Ursprünglich war vorgesehen, dass das Webportal zeitgleich mit dem Inkrafttreten der MaStRV den Betrieb aufnimmt. Aufgrund technischer Schwierigkeiten bei der Umsetzung, insbesondere mit Blick auf die Benutzerfreundlichkeit des Portals, musste der Start mehrmals verschoben werden. Zunächst sollte das Portal im Herbst 2017 zur Verfügung stehen, dann Ende 2018 und schließlich am 31.01.2019. Während dieser Zeit neu in Betrieb genommene EEG-Anlagen mussten die Meldung zunächst weiterhin über das Anlagenregister vornehmen. Bestandsanlagen konnten noch nicht gemeldet werden. Diese Meldungen sind jetzt nachzuholen.

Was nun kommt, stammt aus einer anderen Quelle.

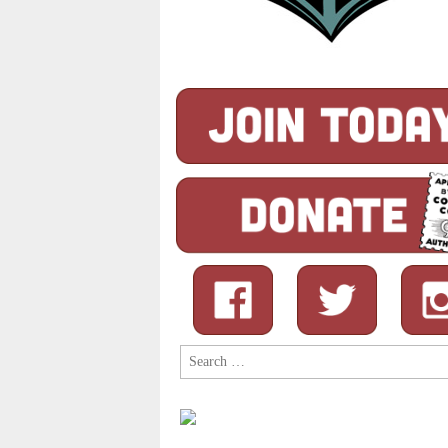
Search
for:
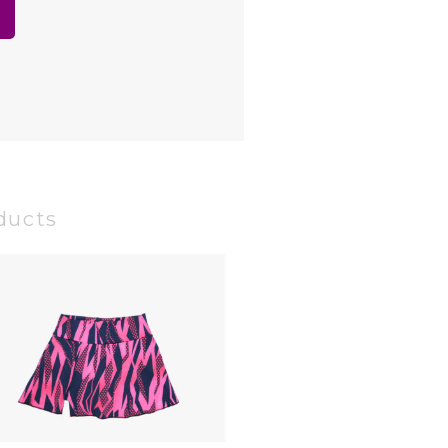
ducts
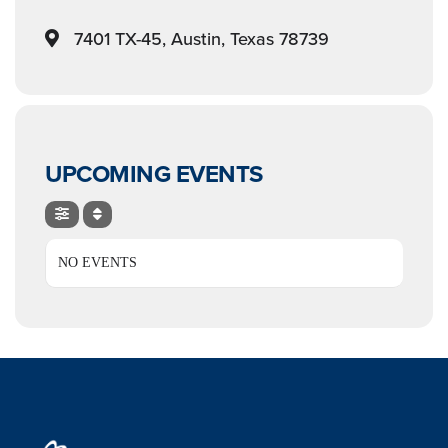
7401 TX-45, Austin, Texas 78739
UPCOMING EVENTS
NO EVENTS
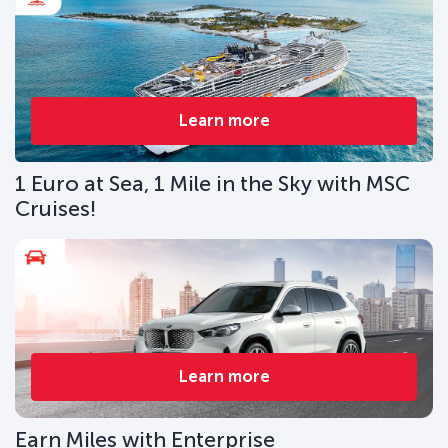
Learn more
1 Euro at Sea, 1 Mile in the Sky with MSC
Cruises!
Learn more
Earn Miles with Enterprise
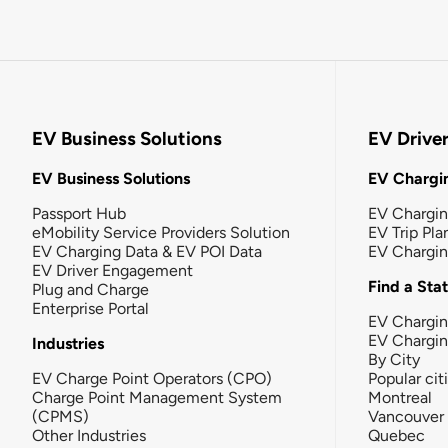
EV Business Solutions
EV Drive
EV Business Solutions
EV Chargin
Passport Hub
EV Chargi
eMobility Service Providers Solution
EV Trip Pla
EV Charging Data & EV POI Data
EV Chargi
EV Driver Engagement
Find a Sta
Plug and Charge
Enterprise Portal
EV Chargin
EV Chargi
Industries
By City
EV Charge Point Operators (CPO)
Popular cit
Charge Point Management System
Montreal
(CPMS)
Vancouver
Other Industries
Quebec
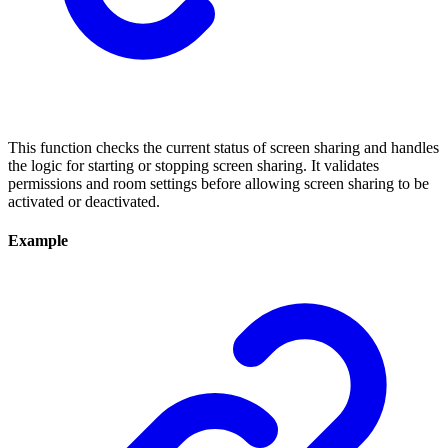
This function checks the current status of screen sharing and handles
the logic for starting or stopping screen sharing. It validates
permissions and room settings before allowing screen sharing to be
activated or deactivated.
Example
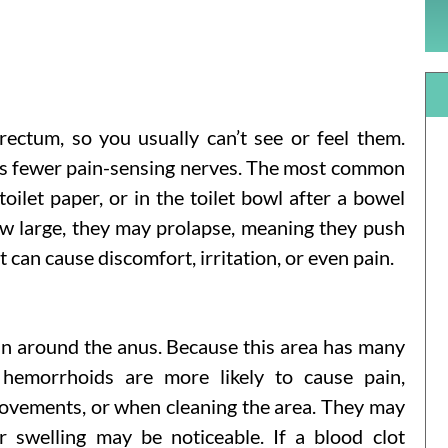
rectum, so you usually can’t see or feel them.
as fewer pain-sensing nerves. The most common
oilet paper, or in the toilet bowl after a bowel
w large, they may prolapse, meaning they push
can cause discomfort, irritation, or even pain.
in around the anus. Because this area has many
l hemorrhoids are more likely to cause pain,
movements, or when cleaning the area. They may
r swelling may be noticeable. If a blood clot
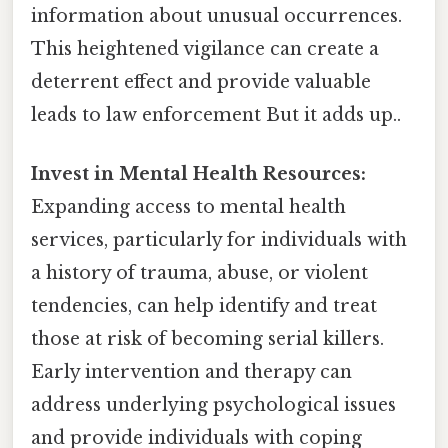
information about unusual occurrences.
This heightened vigilance can create a
deterrent effect and provide valuable
leads to law enforcement But it adds up..
Invest in Mental Health Resources:
Expanding access to mental health
services, particularly for individuals with
a history of trauma, abuse, or violent
tendencies, can help identify and treat
those at risk of becoming serial killers.
Early intervention and therapy can
address underlying psychological issues
and provide individuals with coping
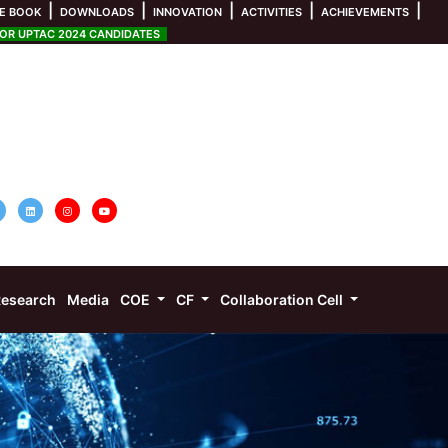
|
|
|
|
|
E BOOK
DOWNLOADS
INNOVATION
ACTIVITIES
ACHIEVEMENTS
R UPTAC 2024 CANDIDATES
esearch
Media
COE
CF
Collaboration Cell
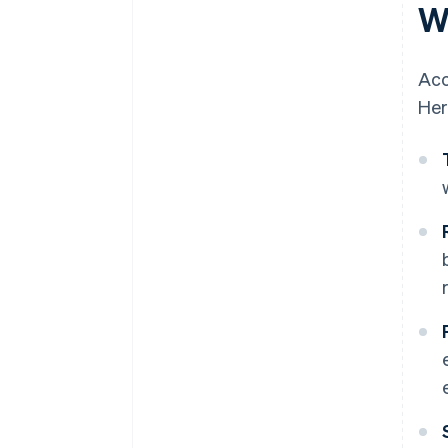
W
Acc
Her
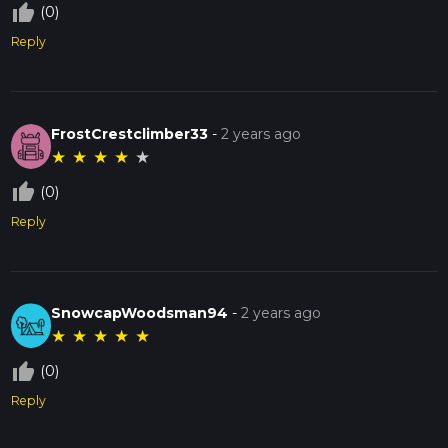
thumb_up_off_alt
(0)
Reply
FrostCrestclimber33
-
2 years ago
★
★
★
★
★
thumb_up_off_alt
(0)
Reply
SnowcapWoodsman94
-
2 years ago
★
★
★
★
★
thumb_up_off_alt
(0)
Reply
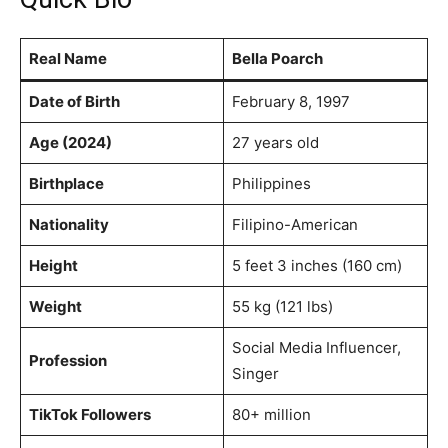
Real Name
Bella Poarch
Date of Birth
February 8, 1997
Age (2024)
27 years old
Birthplace
Philippines
Nationality
Filipino-American
Height
5 feet 3 inches (160 cm)
Weight
55 kg (121 lbs)
Social Media Influencer,
Profession
Singer
TikTok Followers
80+ million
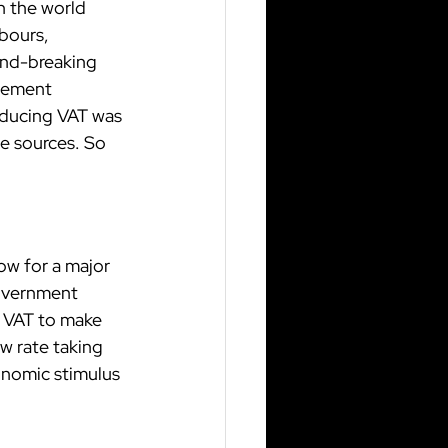
n the world 
bours, 
und-breaking 
eement 
oducing VAT was 
e sources. So 
ow for a major 
overnment 
f VAT to make 
w rate taking 
onomic stimulus 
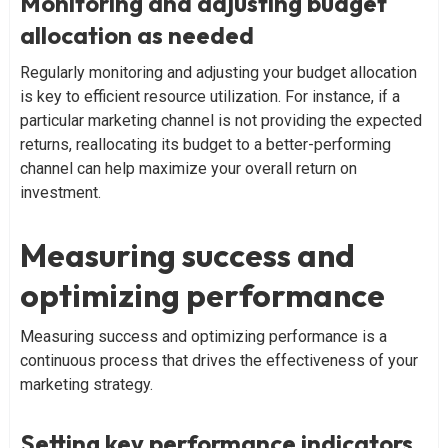
Monitoring and adjusting budget
allocation as needed
Regularly monitoring and adjusting your budget allocation
is key to efficient resource utilization. For instance, if a
particular marketing channel is not providing the expected
returns, reallocating its budget to a better-performing
channel can help maximize your overall return on
investment.
Measuring success and
optimizing performance
Measuring success and optimizing performance is a
continuous process that drives the effectiveness of your
marketing strategy.
Setting key performance indicators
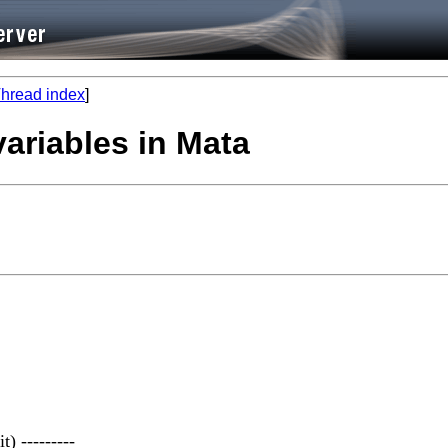
hread index
]
variables in Mata
t) ---------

Um einen übermäßigen Ansturm auf das Marktstammdatenregister in den ersten Wochen und Monaten zu vermeiden, wurden Ende 2018 Übergangsfristen in die MaStRV aufgenommen. So müssen Betreiber von Bestandsanlagen, die bisher nicht meldepflichtig waren, die erforderlichen Daten innerhalb von 24 Kalendermonaten ab dem Start des Webportals nachmelden. Letzter Termin für die Meldung ist also der 31.01.2021. Leistungsänderungen von Neu- oder Bestandsanlagen seit dem 01.07.2017 müssen innerhalb einer Übergangsfrist von sechs Monaten, also bis zum 31.07.2019 registriert werden.

Vergütungskürzung vermeiden

Gerade Bestandsanlagenbetreiber sollten diese Fristen im Auge behalten. Bei verspäteter Registrierung droht eine Reduzierung der finanziellen Förderung um mindestens 20 %, bei versäumter Jahresmeldung an den Netzbetreiber sogar bis auf Null. Zusätzlich kann die Bundesnetzagentur verspätete oder fehlerhafte Meldungen als Ordnungswidrigkeit mit einem Bußgeld ahnden. Alle Markteilnehmer, insbesondere Betrieber von Bestandsanlagen, sollten die Fristen daher genau im Blick haben und gegebenenfalls Rechtsrat einholen.